18 July 2023, Suva, Fiji

Opening Remarks
H.E Henry Puna, Secretary General of the Pacific Islands Forum


• Honourable Bikenibeu Paeniu, Ambassador of Tuvalu to the Republic of China (Taiwan)

• Acting Director General of the IUCN Regional Office, Ms Maria Goretti Muavesi

• Vice President of the Conservation International Pacific Ocean and Islands Programme, Ms Susana Waqainabete- Tuisese

• Excellencies,

• Distinguished Guests,

• Ladies and Gentlemen

• Kia Orana and welcome to your Secretariat.

• It is always a pleasure to host our officials and regional stakeholders at the Secretariat, especially when you are discussing innovative and groundbreaking solutions and policies, that will shape our very future in the Pacific.

• At the outset, allow me to acknowledge the IUCN and Conservation International, for partnering with us to deliver this workshop, over the next three days.

• It is platforms such as this, that nurture opportunities to learn from each other, to share our national experiences, and to strengthen our knowledge base and professional networks.

• To borrow a phrase from the Tongan Academic, Epeli Hau’ofa, we are a “Sea of Islands.”

• For us in the Pacific, our future and our prosperity lie in the Ocean that surrounds us, and all that it has to offer.

• Naturally, our communities and livelihoods have been built, cultivated and nurtured, on our coastal surroundings and eco-systems.

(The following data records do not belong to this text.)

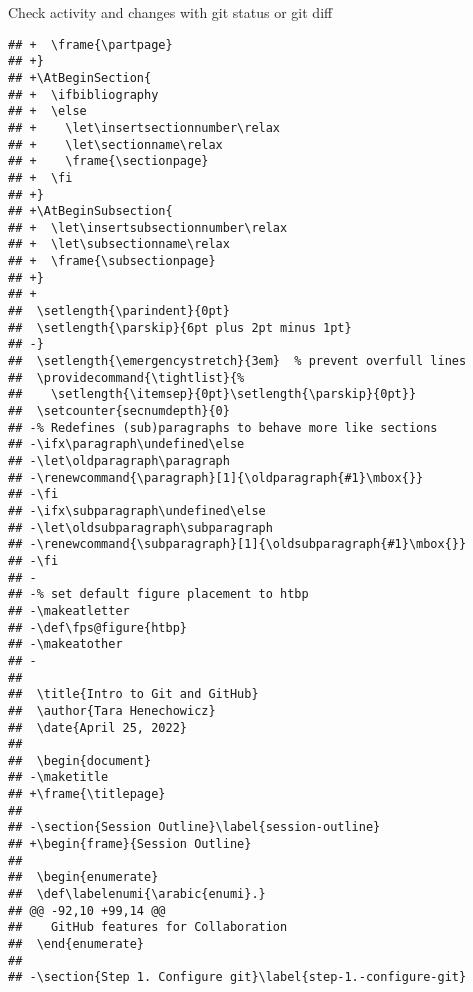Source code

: \documentclass[ignorenonframetext,]{beamer}
\newif\ifbibliography
\let\insertsectionnumber\relax
\let\sectionname\relax
\let\insertsubsectionnumber\relax
\let\subsectionname\relax
\providecommand{\tightlist}{%
  \setlength{\itemsep}{0pt}\setlength{\parskip}{0pt}}
\begin{document}
\begin{frame}[fragile]{Check activity and changes with git status or git
diff}
\begin{verbatim}
## +  \frame{\partpage}
## +}
## +\AtBeginSection{
## +  \ifbibliography
## +  \else
## +    \let\insertsectionnumber\relax
## +    \let\sectionname\relax
## +    \frame{\sectionpage}
## +  \fi
## +}
## +\AtBeginSubsection{
## +  \let\insertsubsectionnumber\relax
## +  \let\subsectionname\relax
## +  \frame{\subsectionpage}
## +}
## +
##  \setlength{\parindent}{0pt}
##  \setlength{\parskip}{6pt plus 2pt minus 1pt}
## -}
##  \setlength{\emergencystretch}{3em}  % prevent overfull lines
##  \providecommand{\tightlist}{%
##    \setlength{\itemsep}{0pt}\setlength{\parskip}{0pt}}
##  \setcounter{secnumdepth}{0}
## -% Redefines (sub)paragraphs to behave more like sections
## -\ifx\paragraph\undefined\else
## -\let\oldparagraph\paragraph
## -\renewcommand{\paragraph}[1]{\oldparagraph{#1}\mbox{}}
## -\fi
## -\ifx\subparagraph\undefined\else
## -\let\oldsubparagraph\subparagraph
## -\renewcommand{\subparagraph}[1]{\oldsubparagraph{#1}\mbox{}}
## -\fi
## -
## -% set default figure placement to htbp
## -\makeatletter
## -\def\fps@figure{htbp}
## -\makeatother
## -
##  
##  \title{Intro to Git and GitHub}
##  \author{Tara Henechowicz}
##  \date{April 25, 2022}
##  
##  \begin{document}
## -\maketitle
## +\frame{\titlepage}
##  
## -\section{Session Outline}\label{session-outline}
## +\begin{frame}{Session Outline}
##  
##  \begin{enumerate}
##  \def\labelenumi{\arabic{enumi}.}
## @@ -92,10 +99,14 @@
##    GitHub features for Collaboration
##  \end{enumerate}
##  
## -\section{Step 1. Configure git}\label{step-1.-configure-git}

\end{verbatim}
\end{frame}
\end{document}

• However, with time and modernization, and dare I say it, a fantasy to be like
others, our Pacific people have increasingly foregone the lessons and traditions of our elders, in favour of development practices, that have not always been friendly to our natural environment.

• For far too long now, the world has been driven by economic gain, and has lost sight of the fact that our future is entirely dependent, on the condition of the natural systems that surround us.

• Ladies and gentlemen,

• Nature-based solutions present the very valuable opportunity, to reconnect with our past, to rebuild our futures.

• This very ideal should appeal to us as Pacific Islanders.

• Our cultures, our traditions and our customs, have been shaped by the societies and environments, in which we live.

• For us, nature-based solutions may mean something as simple as re-learning ways of the past.

• Or on the other hand, it could also mean something as complex as a bio-engineered seawall, comprising mangrove hedges, natural boulders, bunding and vetiver grass, such as the Viro Village Hybrid Coastal Protection Program in Ovalau.

• All in all, what is clear, is that the benefits of nature-based solutions are manifold.

• They are, first and foremost, cost-effective.

• Further, its community-based nature means, that it contributes significantly to societal well-being, and social cohesion.

• At a broader level, it is encouraging to see Pacific Island countries integrating nature, into their national commitments, strategies and plans, under the Convention on Biological Diversity, and the United Nations Framework Convention on Climate Change.

• Similarly, we see increased recognition at the multilateral level, through the opportunities for development financing focused on nature-based solutions, including under the Green Climate Fund.

• Indeed, the recognition of the ocean-climate nexus under the United Nations Framework Convention on Climate Change, is testament to the value and benefits of nature, and our ocean, in the fight against climate change.

• But the question remains – are these sufficient?

• The sad and emphatic answer is no.

• We need more than recognition.

• We need to see action.

• We need to see a greater investment in nature, including concrete and real efforts, to value our eco-systems.

• We need to see a global shift in production and consumption patterns, to halt the degradation of nature.

• We need to see reinvigorated partnerships at all levels, to mobilise financing and most importantly, political will.

• For us in the Pacific, our natural environment is synonymous with our identity, and our way of life.

• Simply put, the effectiveness of these innovative solutions, depends on our collective efforts.

• It requires knowledge and experience sharing, across our region. It requires engagement, advocacy, and empowerment.

• It requires us to socialise and build our local understanding of nature-based solutions, as a concept for change in our societies and communities.

• Most importantly, it is an opportunity to bring new insights to old approaches.

• Over the course of the next three days, you will have the valuable opportunity to build your understanding, to strengthen your implementation knowledge, and to strengthen your technical capacity.

• Make the most of your time together, and the expertise you have in this room.

• Draw on the resource people that you have over the next few days and absorb as much as you can.

• Because our futures are not defined by the decisions of our political leaders, but by the innovation and design of policy developers and implementers, such as each of you in the room today.

• With those few words, I wish you well in your deliberations.